**What the task asks**: Can you copy out the text of the records below word for word, leaving the pictures out of your answer?
The data section start
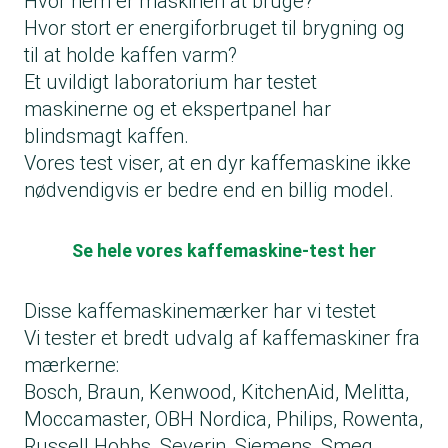
Hvor nem er maskinen at bruge?
Hvor stort er energiforbruget til brygning og
til at holde kaffen varm?
Et uvildigt laboratorium har testet
maskinerne og et ekspertpanel har
blindsmagt kaffen.
Vores test viser, at en dyr kaffemaskine ikke
nødvendigvis er bedre end en billig model.
Se hele vores kaffemaskine-test her
Disse kaffemaskinemærker har vi testet
Vi tester et bredt udvalg af kaffemaskiner fra
mærkerne:
Bosch, Braun, Kenwood, KitchenAid, Melitta,
Moccamaster, OBH Nordica, Philips, Rowenta,
Russell Hobbs, Severin, Siemens, Smeg,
The data section end
**Response**:
Hvor nem er maskinen at bruge?
Hvor stort er energiforbruget til brygning og
til at holde kaffen varm?
Et uvildigt laboratorium har testet
maskinerne og et ekspertpanel har
blindsmagt kaffen.
Vores test viser, at en dyr kaffemaskine ikke
nødvendigvis er bedre end en billig model.
Se hele vores kaffemaskine-test her
Disse kaffemaskinemærker har vi testet
Vi tester et bredt udvalg af kaffemaskiner fra
mærkerne:
Bosch, Braun, Kenwood, KitchenAid, Melitta,
Moccamaster, OBH Nordica, Philips, Rowenta,
Russell Hobbs, Severin, Siemens, Smeg,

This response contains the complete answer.